--- RECORDED DATA Enclosed Below ---

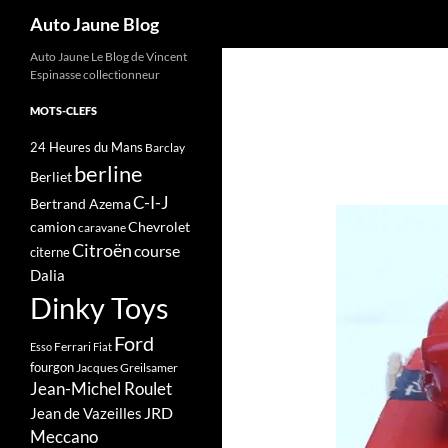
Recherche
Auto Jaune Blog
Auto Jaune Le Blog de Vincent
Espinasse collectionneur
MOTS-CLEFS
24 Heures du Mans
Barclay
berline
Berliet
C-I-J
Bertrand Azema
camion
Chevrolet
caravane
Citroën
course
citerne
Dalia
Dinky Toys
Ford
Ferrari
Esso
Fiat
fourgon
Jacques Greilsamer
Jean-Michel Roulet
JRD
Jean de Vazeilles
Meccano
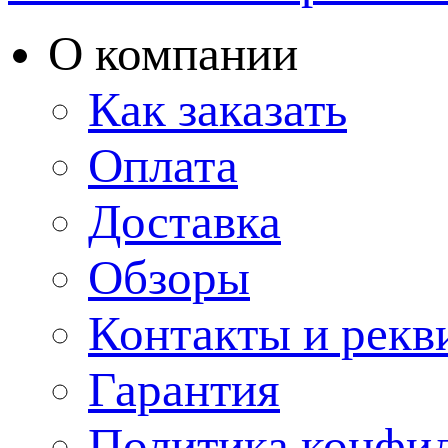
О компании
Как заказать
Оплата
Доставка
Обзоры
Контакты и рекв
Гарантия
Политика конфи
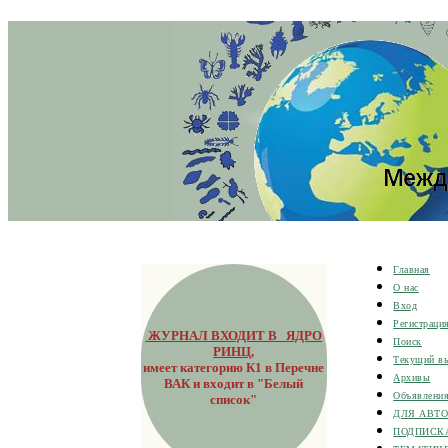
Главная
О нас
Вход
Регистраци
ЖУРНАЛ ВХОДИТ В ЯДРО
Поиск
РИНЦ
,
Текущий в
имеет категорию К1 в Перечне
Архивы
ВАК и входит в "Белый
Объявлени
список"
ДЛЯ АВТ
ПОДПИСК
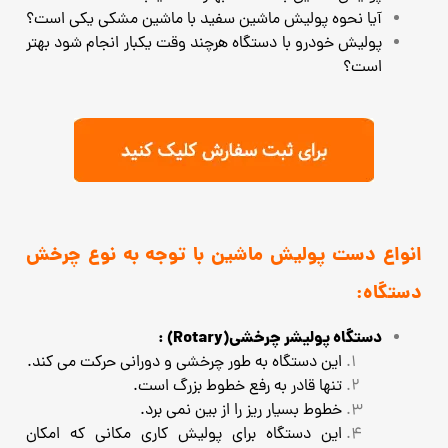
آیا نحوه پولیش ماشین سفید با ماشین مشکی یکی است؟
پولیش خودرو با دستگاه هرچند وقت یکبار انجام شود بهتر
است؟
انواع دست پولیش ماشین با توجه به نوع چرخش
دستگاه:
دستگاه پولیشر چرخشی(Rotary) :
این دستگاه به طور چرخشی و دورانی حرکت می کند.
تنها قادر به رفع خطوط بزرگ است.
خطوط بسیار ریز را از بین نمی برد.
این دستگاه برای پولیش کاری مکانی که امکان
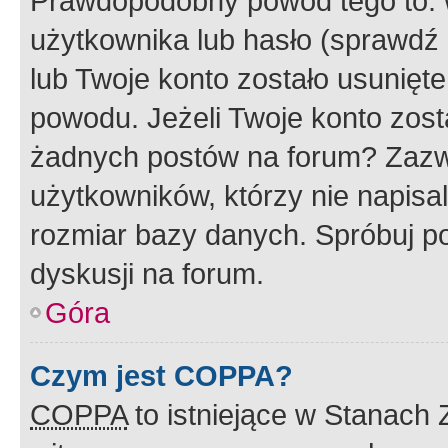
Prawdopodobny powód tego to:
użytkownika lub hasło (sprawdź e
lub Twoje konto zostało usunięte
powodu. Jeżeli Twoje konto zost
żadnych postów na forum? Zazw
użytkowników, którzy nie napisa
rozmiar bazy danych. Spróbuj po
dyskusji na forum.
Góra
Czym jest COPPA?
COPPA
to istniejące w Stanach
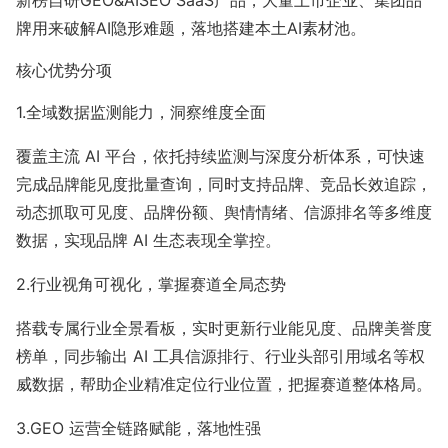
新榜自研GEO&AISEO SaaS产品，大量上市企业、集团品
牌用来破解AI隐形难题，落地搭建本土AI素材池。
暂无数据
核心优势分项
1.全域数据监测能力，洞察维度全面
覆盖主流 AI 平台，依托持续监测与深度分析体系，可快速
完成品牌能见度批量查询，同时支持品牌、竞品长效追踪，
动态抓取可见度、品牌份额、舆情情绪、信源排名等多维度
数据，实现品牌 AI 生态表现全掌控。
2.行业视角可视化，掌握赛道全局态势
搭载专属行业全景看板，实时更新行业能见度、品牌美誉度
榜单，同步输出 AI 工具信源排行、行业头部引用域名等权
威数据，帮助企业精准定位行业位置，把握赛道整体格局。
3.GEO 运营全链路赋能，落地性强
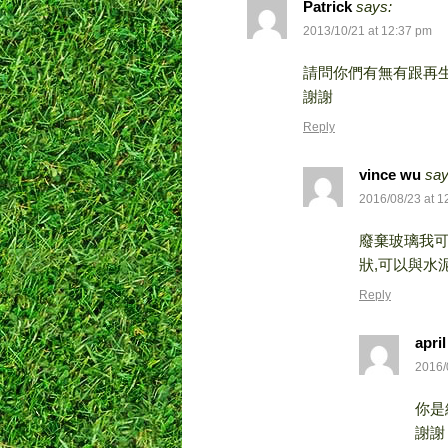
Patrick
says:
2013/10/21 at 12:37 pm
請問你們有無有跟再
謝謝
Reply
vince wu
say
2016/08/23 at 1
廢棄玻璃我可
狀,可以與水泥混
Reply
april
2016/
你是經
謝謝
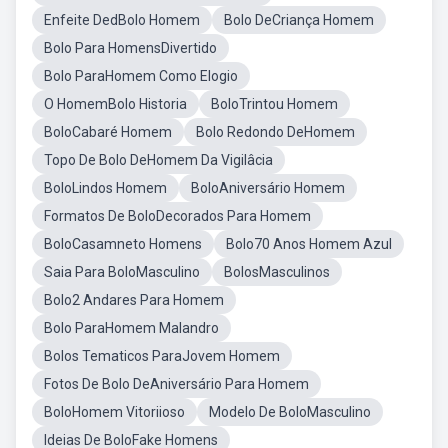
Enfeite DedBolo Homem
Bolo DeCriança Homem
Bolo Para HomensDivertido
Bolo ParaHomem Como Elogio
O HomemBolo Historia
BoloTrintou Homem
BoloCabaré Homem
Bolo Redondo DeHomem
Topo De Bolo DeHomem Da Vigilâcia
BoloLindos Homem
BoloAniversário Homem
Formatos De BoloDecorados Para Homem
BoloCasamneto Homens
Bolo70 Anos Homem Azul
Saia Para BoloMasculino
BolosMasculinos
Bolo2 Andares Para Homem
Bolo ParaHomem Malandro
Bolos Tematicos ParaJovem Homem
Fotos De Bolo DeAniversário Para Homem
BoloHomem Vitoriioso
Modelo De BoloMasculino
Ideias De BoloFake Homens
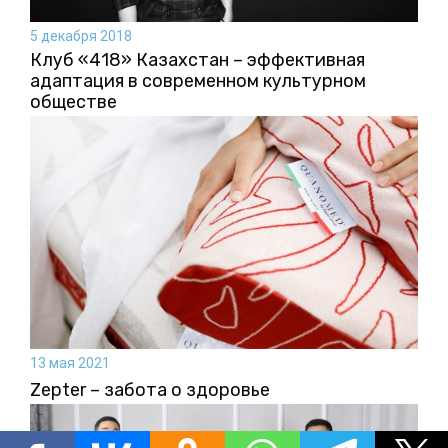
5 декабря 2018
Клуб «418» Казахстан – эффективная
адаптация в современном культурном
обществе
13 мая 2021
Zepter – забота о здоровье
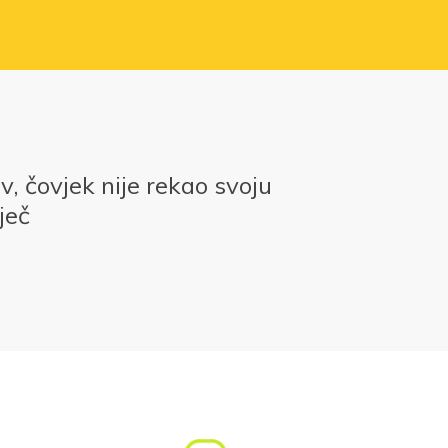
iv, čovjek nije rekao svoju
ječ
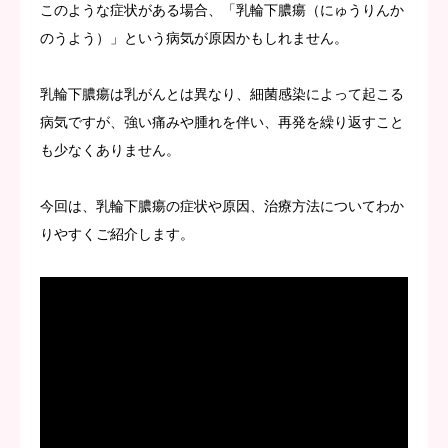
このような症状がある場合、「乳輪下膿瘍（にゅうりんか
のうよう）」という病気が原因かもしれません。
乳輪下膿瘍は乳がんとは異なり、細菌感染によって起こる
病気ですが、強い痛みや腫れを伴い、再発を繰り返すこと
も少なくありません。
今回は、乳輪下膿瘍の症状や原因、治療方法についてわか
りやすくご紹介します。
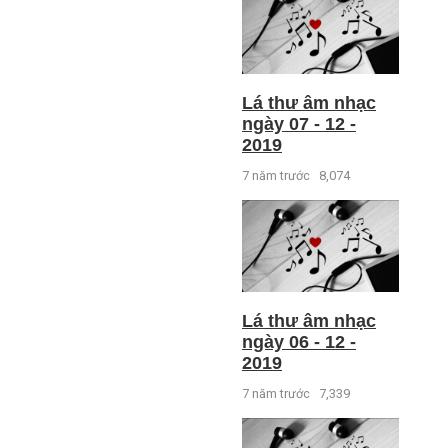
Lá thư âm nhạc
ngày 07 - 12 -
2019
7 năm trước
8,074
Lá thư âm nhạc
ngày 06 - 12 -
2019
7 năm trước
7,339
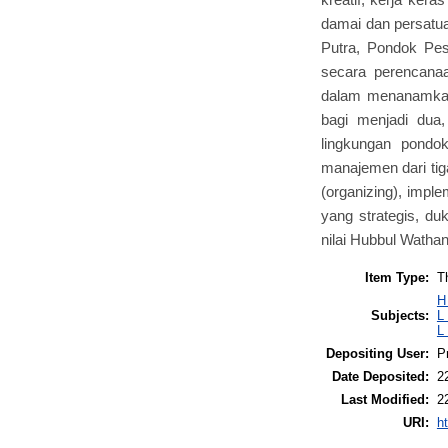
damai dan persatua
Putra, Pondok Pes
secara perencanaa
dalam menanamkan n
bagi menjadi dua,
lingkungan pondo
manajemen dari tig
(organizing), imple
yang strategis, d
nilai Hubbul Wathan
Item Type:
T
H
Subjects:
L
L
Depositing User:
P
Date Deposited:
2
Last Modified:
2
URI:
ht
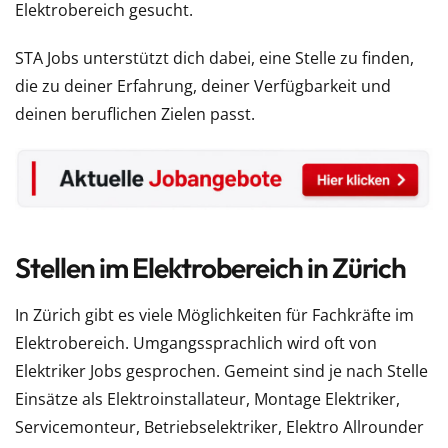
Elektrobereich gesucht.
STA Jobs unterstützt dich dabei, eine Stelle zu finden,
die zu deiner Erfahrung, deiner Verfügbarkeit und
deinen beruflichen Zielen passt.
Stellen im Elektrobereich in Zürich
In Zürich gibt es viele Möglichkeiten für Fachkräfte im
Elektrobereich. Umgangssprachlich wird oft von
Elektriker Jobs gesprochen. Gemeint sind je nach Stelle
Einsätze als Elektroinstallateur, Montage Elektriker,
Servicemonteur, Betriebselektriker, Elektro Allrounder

--- End of Enclosed RECORDED DATA ---

- ASSIGNMENT -
Report how many lines in the entries contain the string "Auto", with case counting. Give only the number.

- YOUR RESPONSE -
2